Cosas que escribí mientras se me enfriaba el café es un conjunto de relatos me han sorprendido gratamente hasta el punto de que alguno de ellos me ha emocionado. Ahora que tenemos el verano encima, leer breves historias resulta alentador. Estos pequeños relatos resultan ideales para sumergirnos en ellos durante un breve desplazamiento o bien mientras disfrutamos de un momento de sosiego frente al mar.

Con una introducción en la que el autor se sincera y nos confiesa de qué modo se predispone a abordar la tarea de la escritura, Isaac Pachón nos expresa su deseo de que disfrutemos de estos relatos y nos  narra cómo solicitó a Paula Campos que le escribiera el prólogo. Pues bien, tras ambas piezas el lector encuentra un total de veintiocho relatos, algunos especialmente breves, muy dispares pero muy bonitos.
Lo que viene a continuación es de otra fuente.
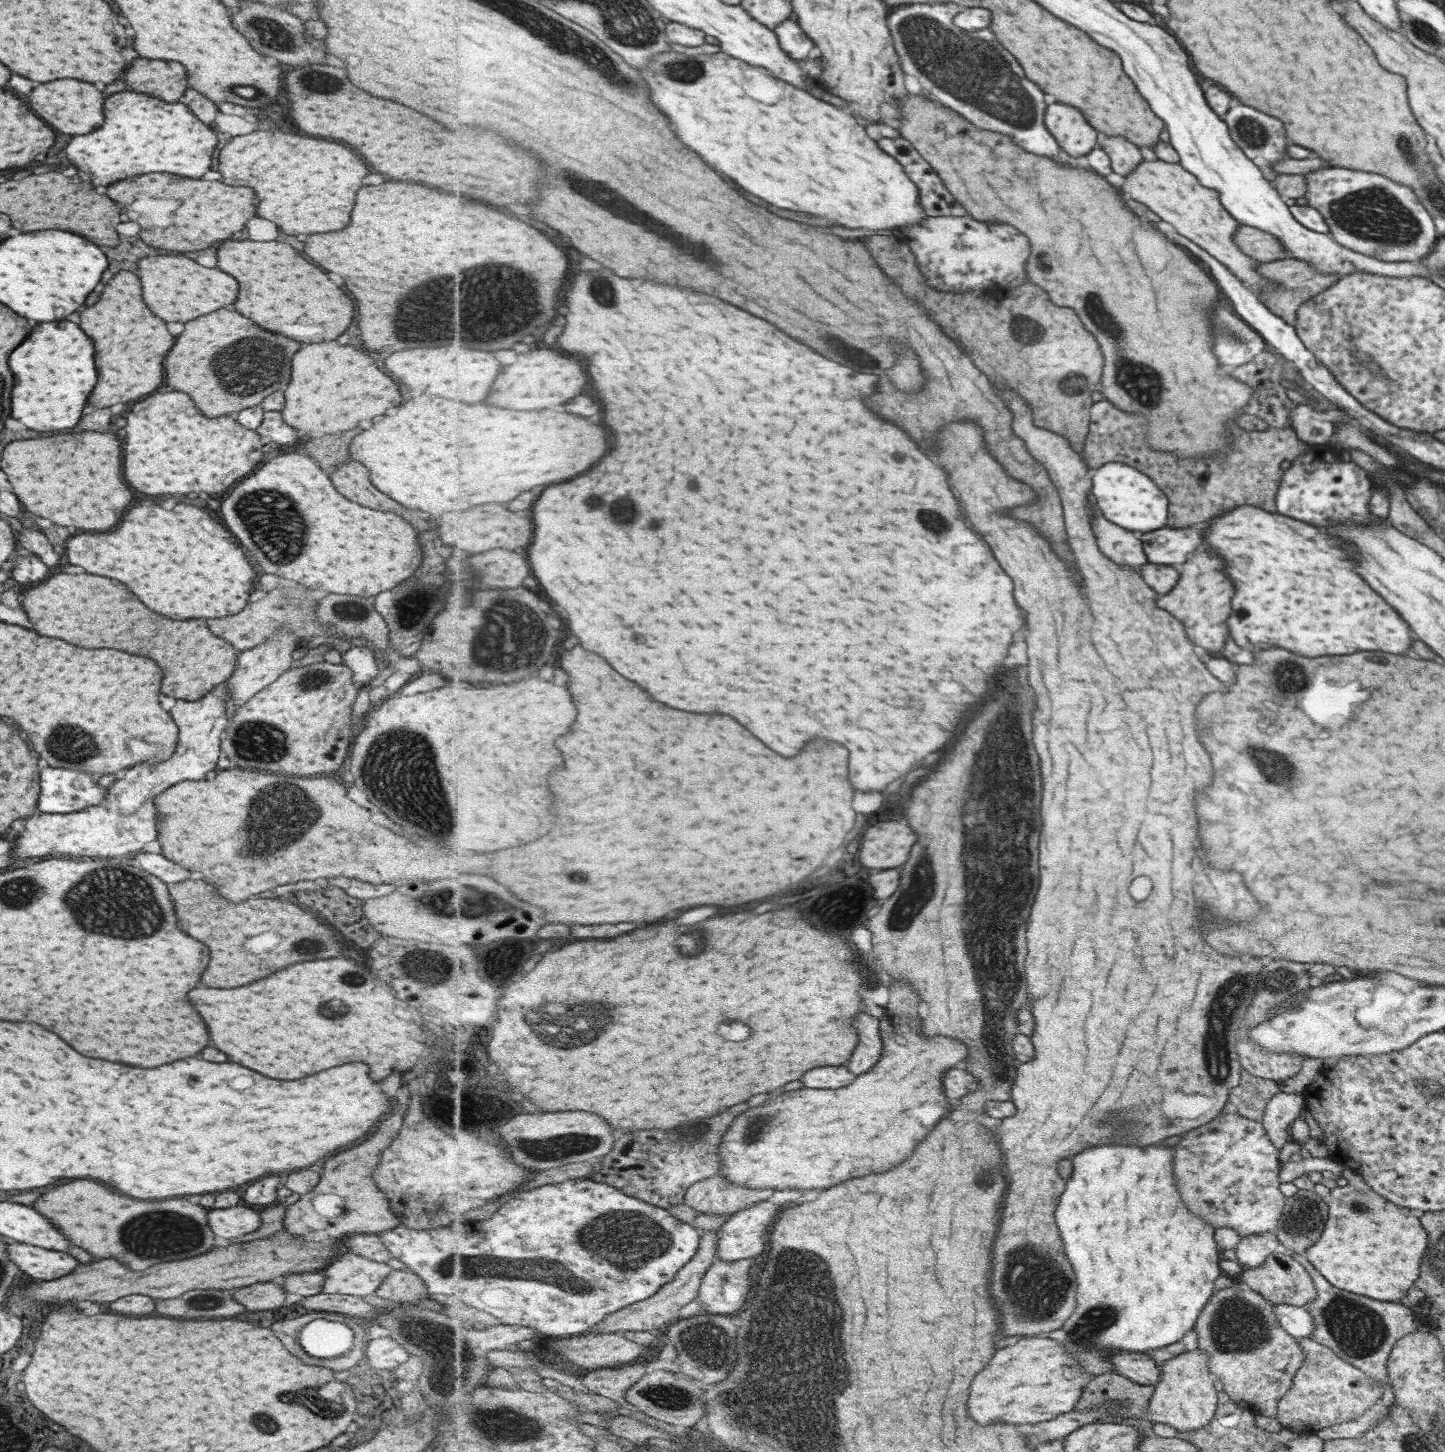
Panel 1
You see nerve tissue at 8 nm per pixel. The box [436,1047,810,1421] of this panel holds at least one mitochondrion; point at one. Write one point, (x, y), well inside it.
(700, 1339)

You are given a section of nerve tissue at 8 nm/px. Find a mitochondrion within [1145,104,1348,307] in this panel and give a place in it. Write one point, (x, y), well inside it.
(1253, 134)

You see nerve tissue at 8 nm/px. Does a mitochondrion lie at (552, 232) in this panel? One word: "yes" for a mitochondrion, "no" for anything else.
no

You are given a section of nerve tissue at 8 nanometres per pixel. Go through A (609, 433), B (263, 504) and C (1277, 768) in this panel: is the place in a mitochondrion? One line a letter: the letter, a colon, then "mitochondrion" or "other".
A: other
B: mitochondrion
C: mitochondrion

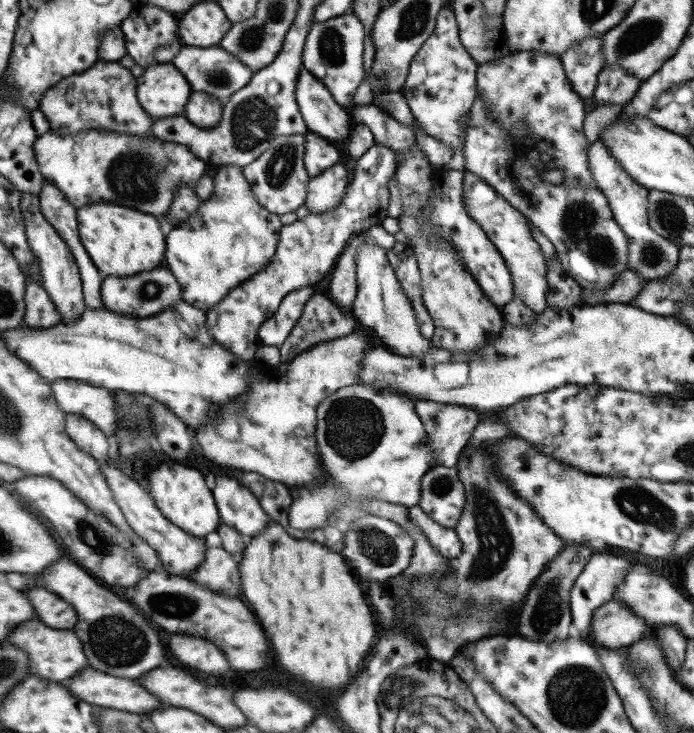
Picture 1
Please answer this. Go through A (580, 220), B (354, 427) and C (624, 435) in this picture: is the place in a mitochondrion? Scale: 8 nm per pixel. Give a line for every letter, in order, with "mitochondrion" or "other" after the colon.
A: mitochondrion
B: mitochondrion
C: other

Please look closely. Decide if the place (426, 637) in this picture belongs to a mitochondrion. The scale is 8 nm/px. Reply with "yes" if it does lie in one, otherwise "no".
no

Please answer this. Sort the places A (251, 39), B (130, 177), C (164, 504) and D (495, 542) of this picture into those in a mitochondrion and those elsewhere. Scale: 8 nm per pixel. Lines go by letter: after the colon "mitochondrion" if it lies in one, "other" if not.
A: mitochondrion
B: mitochondrion
C: other
D: mitochondrion

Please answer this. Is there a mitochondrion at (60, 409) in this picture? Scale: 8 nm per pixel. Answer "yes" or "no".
no

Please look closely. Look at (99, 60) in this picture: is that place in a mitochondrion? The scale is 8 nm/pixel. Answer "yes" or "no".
no

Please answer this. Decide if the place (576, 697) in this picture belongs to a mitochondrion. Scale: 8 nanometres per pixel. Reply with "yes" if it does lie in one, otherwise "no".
yes

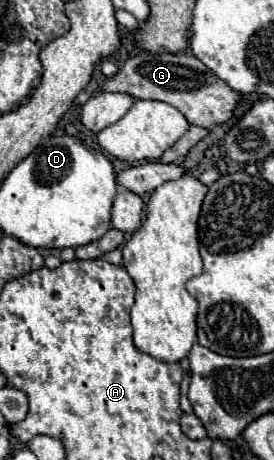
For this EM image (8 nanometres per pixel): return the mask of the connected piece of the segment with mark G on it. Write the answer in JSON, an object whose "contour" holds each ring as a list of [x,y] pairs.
{"contour":[[[141,53],[131,57],[117,75],[105,79],[99,85],[99,91],[109,93],[127,93],[135,99],[157,99],[179,109],[189,123],[211,129],[213,125],[225,123],[231,119],[233,109],[239,101],[239,93],[227,87],[225,81],[217,79],[199,59],[183,53]]]}

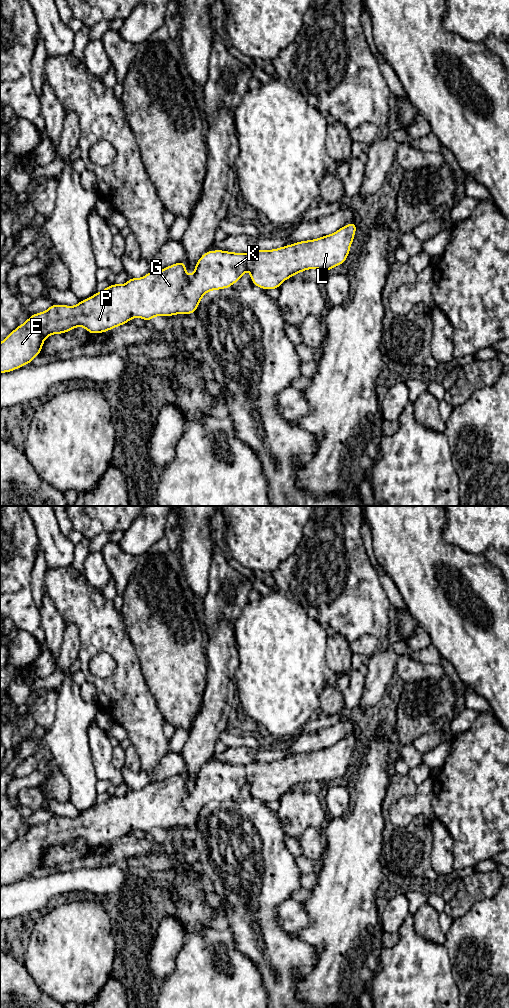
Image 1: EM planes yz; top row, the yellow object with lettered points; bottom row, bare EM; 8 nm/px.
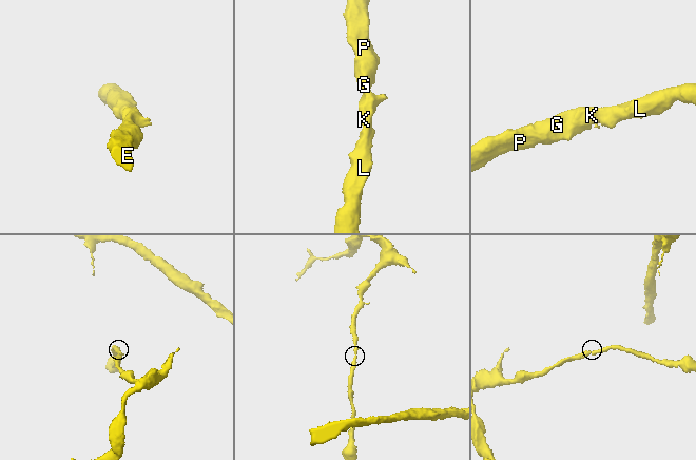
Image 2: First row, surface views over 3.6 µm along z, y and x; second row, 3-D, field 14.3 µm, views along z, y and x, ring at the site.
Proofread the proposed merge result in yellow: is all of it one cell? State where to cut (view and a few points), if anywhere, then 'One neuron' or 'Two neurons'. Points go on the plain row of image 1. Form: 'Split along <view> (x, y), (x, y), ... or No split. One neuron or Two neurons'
No split. One neuron

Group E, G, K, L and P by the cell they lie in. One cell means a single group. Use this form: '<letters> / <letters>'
E G K L P

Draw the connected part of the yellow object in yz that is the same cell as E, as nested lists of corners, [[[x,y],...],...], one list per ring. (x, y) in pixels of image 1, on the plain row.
[[[352,734],[317,751],[247,766],[223,762],[207,763],[195,776],[195,784],[191,788],[186,786],[186,776],[179,773],[158,784],[149,783],[142,790],[130,790],[125,796],[111,796],[92,809],[79,813],[75,818],[51,817],[46,823],[31,827],[0,855],[0,885],[11,884],[32,875],[40,866],[48,848],[64,846],[78,838],[85,840],[90,846],[96,846],[107,844],[136,829],[150,834],[154,828],[194,826],[207,804],[230,800],[241,792],[247,781],[250,782],[252,795],[264,802],[279,801],[282,794],[304,782],[316,780],[329,784],[331,780],[346,773],[356,741],[357,736]]]

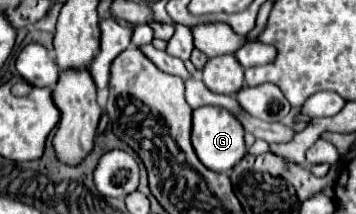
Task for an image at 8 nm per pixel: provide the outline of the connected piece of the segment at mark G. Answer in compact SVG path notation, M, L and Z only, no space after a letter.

Parecerá insulsa mi definición pero sinceramente creo que la palabra «bonito» es la que mejor describe a estos relatos. En alguna ocasión, y según la historia concreta, a dicho adjetivo habría que añadirle otros tantos como emotivo, tierno, enternecedor,... Es esta la idea global que tengo de esta antología, una idea que se gestó una vez que me había adentrado de lleno en la lectura pues es cierto que el inicio no me pareció muy prometedor. Cruda realidad fue como dar un sorbo al café sin haber sido previamente endulzado, me descolocó y no conseguí entenderlo bien. Temí entonces que el tono del volumen fuera este mismo, un conjunto de historias de las que no sabría extraerle la gracia pero por suerte, la cosa fue mejorando progresivamente.

Y así me lancé a leer sobre los hombres y mujeres creados por Isaac Pachón, un grupo de personajes que viven encuentros esporádicos llenos de magia, o que se calzan zapatos que los transforman en otras personas, o bien, viajan a países lejanos en busca de una herboristería especial. Los relatos de Pachón nos muestran a seres inanimados creados por la mano del hombre que se sienten guerreros, parejas que se enfrentan a la paternidad, reflexiones sobre la vejez o bien una muy particular visión del infierno. En ocasiones, la trama posee una sencillez tremenda pero la belleza radica en su manera de contar la historia. Me resulta muy ingenioso y brillante el punto de vista que nos ofrece el autor, es como si tuviera un sexto sentido para percibir las cosas desde otro ángulo, para captar lo que los demás no vemos, o para darle la vuelta a una situación que para el resto de los mortales solo tiene una cara. De este modo, he leído El Gran Louissini, La escalera o El cielo, este último siendo mi favorito de todos.